Documento:
====================
Entretanto, durante a fuga, eles são perseguidos e, em benefício da
liberdade do grupo, Marcellus atrai seus perseguidores, a quem se entrega.
Demétrius, que estava alquebrado e prestes a morrer devido às consequências da
tortura, é curado por São Pedro.
Depois que Marcellus é capturado, Diana o visita em sua cela
e lhe implora para que renegue Jesus, a fim de salvar a si próprio, mas ele
fala pra ela sobre o povo de Caná, que nunca renegou Jesus, apesar do perigo de
ser seu seguidor.
Marcellus é então levado a julgamento por traição,
oportunidade em que confessa ser um cristão. Calígula ridiculariza as
afirmações do tribuno de que o seu rei é o Rei do Céu, que acredita em amor,
compaixão e caridade acima de tudo. Irritado por que Diana ainda prefere
Marcellus a ele, Calígula faz com que a assembleia exija a morte do tribuno.
====================
Listagem de dados:
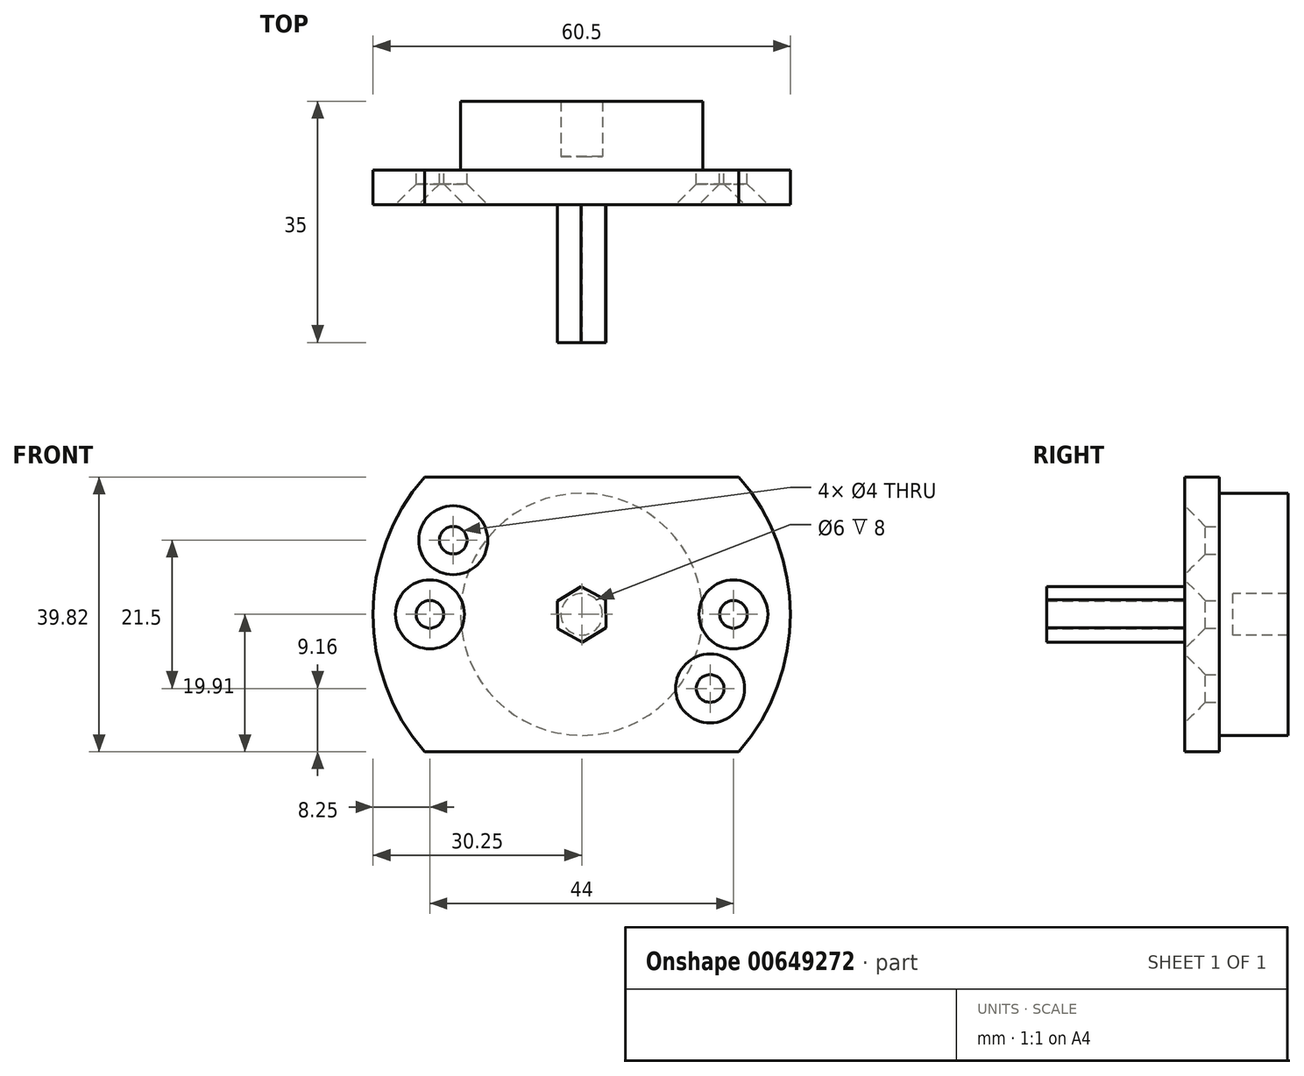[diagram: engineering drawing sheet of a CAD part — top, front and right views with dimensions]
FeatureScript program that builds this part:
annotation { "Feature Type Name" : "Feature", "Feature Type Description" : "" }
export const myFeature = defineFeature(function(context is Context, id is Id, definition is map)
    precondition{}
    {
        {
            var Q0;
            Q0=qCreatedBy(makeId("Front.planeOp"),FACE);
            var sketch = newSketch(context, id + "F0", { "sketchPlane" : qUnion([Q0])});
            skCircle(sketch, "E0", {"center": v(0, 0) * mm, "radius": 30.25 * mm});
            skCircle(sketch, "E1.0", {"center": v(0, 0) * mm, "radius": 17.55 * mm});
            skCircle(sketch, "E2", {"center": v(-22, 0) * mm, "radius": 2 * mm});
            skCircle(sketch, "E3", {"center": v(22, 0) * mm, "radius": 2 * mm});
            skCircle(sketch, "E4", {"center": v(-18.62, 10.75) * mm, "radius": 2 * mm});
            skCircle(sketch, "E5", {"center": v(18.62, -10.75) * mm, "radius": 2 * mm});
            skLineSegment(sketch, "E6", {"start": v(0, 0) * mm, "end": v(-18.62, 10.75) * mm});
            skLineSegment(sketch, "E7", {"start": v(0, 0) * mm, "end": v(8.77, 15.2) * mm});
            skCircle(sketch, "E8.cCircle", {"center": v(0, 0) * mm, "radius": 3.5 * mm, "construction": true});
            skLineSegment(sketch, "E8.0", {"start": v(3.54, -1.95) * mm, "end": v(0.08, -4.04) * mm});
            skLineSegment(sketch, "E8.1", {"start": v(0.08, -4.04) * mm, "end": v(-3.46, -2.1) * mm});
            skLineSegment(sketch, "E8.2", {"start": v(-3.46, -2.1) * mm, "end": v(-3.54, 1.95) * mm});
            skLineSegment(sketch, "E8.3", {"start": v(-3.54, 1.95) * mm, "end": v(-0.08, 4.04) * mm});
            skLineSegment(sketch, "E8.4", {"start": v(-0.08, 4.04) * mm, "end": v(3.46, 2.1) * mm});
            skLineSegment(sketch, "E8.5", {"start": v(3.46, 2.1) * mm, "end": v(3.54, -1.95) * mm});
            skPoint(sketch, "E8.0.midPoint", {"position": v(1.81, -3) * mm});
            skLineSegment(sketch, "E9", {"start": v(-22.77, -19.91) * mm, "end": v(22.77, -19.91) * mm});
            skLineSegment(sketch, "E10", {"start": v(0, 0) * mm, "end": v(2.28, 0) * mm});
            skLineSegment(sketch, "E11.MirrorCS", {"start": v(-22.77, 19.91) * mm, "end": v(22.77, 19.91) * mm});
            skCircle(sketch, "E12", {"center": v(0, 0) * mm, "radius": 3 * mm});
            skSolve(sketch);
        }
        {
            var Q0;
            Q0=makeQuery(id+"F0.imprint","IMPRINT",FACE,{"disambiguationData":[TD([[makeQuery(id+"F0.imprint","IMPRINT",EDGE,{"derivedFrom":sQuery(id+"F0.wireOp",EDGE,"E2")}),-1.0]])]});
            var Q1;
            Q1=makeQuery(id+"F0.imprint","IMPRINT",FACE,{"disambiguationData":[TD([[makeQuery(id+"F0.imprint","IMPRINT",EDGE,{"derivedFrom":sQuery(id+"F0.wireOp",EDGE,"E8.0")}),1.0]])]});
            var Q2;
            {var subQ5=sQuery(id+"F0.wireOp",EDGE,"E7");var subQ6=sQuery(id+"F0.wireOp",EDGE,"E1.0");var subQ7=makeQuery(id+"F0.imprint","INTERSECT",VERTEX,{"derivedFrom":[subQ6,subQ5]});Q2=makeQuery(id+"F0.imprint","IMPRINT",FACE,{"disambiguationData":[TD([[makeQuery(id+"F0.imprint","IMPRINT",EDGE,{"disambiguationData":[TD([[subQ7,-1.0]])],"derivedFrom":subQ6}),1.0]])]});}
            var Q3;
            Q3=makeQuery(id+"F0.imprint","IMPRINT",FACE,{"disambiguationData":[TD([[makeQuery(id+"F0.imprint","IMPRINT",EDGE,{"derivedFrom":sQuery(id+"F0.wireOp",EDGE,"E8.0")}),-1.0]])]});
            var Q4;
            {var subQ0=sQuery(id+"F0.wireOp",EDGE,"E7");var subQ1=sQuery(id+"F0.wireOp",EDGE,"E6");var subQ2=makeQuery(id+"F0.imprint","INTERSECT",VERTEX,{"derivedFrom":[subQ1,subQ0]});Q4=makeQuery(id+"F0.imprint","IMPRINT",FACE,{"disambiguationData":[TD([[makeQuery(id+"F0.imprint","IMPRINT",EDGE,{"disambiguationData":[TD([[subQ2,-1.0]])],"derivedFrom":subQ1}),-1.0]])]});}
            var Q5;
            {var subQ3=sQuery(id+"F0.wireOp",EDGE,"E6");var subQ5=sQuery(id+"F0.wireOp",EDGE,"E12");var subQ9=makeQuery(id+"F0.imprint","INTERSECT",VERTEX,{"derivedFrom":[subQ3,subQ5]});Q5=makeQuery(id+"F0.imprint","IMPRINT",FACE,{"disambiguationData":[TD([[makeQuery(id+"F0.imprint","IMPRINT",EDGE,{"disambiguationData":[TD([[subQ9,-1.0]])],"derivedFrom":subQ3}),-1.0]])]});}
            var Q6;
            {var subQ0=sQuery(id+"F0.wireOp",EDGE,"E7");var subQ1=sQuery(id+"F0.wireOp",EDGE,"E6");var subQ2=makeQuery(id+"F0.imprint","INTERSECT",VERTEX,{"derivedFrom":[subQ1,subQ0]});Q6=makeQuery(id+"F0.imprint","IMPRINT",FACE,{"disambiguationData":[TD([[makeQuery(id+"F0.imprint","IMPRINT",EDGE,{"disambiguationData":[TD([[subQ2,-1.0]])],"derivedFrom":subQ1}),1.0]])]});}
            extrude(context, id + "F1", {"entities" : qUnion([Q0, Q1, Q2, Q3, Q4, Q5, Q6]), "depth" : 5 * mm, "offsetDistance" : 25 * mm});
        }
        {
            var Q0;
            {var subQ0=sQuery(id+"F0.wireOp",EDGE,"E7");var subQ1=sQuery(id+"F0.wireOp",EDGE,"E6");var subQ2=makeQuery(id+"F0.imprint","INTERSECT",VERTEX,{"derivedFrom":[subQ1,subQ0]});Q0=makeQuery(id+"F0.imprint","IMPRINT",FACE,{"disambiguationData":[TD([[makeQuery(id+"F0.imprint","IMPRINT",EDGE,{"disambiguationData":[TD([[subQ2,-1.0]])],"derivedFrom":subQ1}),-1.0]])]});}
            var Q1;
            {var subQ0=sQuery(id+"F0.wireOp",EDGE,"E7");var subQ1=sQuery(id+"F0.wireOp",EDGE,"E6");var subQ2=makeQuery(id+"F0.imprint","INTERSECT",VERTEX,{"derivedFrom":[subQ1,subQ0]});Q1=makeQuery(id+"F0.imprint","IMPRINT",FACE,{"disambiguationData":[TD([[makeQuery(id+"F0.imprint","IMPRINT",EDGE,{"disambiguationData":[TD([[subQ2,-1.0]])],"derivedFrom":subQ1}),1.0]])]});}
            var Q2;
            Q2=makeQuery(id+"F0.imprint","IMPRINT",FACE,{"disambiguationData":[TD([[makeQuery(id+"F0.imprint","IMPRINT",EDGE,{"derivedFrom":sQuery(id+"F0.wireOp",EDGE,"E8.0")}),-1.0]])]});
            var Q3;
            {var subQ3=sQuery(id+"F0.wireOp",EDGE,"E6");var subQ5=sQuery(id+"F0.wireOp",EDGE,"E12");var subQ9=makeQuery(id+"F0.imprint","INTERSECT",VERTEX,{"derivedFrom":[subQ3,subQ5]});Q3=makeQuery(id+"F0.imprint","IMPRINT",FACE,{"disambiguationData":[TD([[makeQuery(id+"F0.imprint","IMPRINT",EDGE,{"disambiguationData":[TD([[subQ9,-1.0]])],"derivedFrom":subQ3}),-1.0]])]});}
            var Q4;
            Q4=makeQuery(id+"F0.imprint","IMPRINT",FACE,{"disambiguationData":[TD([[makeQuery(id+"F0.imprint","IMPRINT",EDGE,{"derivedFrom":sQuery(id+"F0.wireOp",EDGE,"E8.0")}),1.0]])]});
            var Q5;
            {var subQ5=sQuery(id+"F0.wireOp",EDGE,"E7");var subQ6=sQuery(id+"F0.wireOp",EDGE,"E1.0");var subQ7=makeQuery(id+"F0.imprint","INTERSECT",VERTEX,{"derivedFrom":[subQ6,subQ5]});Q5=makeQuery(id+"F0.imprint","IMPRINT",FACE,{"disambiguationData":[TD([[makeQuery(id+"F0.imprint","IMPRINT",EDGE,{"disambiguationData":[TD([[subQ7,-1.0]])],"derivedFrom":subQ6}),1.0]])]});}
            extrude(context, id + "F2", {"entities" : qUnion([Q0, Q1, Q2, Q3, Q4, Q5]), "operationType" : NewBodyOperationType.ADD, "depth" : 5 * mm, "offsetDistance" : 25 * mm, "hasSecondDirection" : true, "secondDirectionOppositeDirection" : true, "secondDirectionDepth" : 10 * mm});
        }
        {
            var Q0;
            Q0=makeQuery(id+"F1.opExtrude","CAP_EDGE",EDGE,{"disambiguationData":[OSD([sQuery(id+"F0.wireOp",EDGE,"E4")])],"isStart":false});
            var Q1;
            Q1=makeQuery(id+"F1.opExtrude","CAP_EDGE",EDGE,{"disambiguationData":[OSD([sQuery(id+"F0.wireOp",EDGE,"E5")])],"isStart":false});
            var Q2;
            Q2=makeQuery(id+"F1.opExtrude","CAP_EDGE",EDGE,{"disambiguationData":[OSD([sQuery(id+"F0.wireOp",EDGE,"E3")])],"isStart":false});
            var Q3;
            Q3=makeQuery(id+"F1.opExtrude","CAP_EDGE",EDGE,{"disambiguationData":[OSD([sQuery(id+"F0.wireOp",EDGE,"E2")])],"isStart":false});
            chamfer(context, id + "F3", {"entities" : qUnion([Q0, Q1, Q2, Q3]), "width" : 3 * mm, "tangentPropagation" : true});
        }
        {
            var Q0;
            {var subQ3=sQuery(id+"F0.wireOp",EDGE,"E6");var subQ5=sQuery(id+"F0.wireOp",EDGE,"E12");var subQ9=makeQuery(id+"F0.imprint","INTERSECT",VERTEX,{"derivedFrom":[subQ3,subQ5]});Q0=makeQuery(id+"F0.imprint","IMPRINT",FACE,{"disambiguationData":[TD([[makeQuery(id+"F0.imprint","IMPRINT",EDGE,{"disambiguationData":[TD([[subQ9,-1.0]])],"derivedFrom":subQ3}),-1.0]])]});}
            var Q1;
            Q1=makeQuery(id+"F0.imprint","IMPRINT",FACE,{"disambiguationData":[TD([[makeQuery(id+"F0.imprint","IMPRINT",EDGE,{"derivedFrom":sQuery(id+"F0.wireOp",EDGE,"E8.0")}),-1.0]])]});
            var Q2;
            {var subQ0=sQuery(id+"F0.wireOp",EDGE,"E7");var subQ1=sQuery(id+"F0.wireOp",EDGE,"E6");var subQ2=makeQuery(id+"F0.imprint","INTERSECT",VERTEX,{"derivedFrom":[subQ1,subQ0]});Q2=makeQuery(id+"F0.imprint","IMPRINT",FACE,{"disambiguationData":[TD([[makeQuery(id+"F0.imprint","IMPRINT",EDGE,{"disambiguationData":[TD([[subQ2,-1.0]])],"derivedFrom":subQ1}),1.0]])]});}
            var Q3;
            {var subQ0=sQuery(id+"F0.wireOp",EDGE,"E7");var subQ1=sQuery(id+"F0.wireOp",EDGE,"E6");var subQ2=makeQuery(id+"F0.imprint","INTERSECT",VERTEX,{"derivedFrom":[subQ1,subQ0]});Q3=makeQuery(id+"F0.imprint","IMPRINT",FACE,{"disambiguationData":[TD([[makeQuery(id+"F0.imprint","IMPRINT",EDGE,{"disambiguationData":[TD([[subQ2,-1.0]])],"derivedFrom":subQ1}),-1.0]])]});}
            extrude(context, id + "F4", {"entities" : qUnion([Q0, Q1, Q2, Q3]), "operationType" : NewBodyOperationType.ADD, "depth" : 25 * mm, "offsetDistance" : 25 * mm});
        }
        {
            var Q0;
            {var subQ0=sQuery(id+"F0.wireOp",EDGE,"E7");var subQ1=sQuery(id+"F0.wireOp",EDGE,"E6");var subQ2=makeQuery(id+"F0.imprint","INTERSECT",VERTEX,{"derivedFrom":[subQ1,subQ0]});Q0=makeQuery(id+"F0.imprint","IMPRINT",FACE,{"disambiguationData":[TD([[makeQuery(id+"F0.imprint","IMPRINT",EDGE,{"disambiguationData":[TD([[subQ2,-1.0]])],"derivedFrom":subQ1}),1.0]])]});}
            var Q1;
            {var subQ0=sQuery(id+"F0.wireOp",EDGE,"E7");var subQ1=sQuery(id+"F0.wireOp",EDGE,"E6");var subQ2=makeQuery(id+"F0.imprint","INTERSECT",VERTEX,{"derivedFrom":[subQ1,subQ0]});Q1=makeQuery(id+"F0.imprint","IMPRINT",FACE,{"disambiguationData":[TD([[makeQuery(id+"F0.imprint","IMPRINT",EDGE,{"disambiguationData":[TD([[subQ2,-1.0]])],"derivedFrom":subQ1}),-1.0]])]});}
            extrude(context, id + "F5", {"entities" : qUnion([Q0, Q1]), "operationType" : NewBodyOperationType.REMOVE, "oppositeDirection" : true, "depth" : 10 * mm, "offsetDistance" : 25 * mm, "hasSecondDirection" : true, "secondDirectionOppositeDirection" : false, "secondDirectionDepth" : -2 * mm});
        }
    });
====================
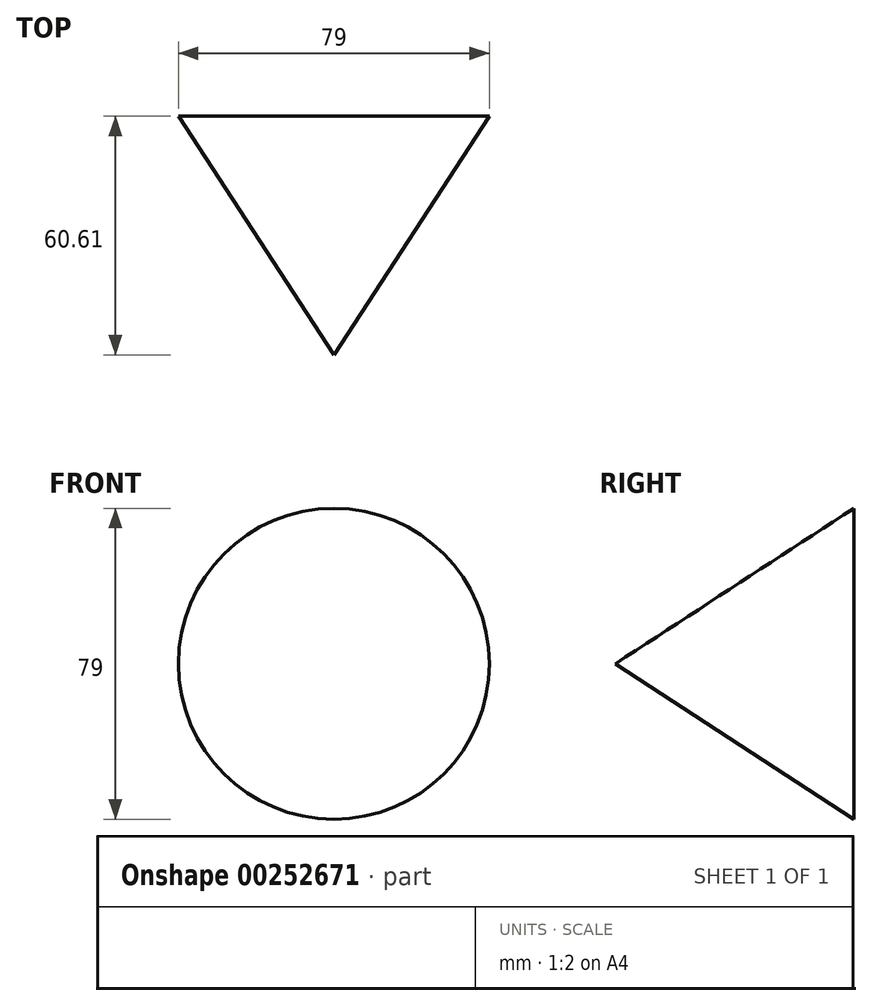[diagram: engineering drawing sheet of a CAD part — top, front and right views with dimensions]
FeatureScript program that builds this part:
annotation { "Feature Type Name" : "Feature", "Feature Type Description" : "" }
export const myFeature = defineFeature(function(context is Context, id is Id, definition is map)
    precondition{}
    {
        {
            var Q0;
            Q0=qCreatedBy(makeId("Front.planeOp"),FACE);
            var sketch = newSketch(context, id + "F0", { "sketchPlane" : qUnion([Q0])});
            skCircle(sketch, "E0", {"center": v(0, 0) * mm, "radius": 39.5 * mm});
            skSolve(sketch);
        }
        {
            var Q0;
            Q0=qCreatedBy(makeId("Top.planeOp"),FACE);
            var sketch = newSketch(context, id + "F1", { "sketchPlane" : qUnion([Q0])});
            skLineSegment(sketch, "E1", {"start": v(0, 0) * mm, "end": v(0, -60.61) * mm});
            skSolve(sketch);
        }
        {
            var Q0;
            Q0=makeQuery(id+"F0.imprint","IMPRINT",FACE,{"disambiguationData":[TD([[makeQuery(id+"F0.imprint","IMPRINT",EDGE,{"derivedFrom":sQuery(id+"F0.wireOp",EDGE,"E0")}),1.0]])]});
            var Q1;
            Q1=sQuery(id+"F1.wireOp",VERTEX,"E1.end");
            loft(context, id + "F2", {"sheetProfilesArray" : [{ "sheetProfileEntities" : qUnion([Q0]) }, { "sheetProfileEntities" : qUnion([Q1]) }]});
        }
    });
====================
Tarefas propostas:
• a. Liste, na ordem em que aparecem, todos os nomes de pessoas mencionados no documento.
• b. De acordo com o documento, por qual acusação Marcellus é levado a julgamento?
• c. Reproduza fielmente o trecho do documento que vai de "Entretanto, durante a" até "por São Pedro.".

Respostas esperadas:
• a. Marcellus, Demétrius, São Pedro, Diana, Jesus, Calígula

• b. Por traição.

• c.
Entretanto, durante a fuga, eles são perseguidos e, em benefício da
liberdade do grupo, Marcellus atrai seus perseguidores, a quem se entrega.
Demétrius, que estava alquebrado e prestes a morrer devido às consequências da
tortura, é curado por São Pedro.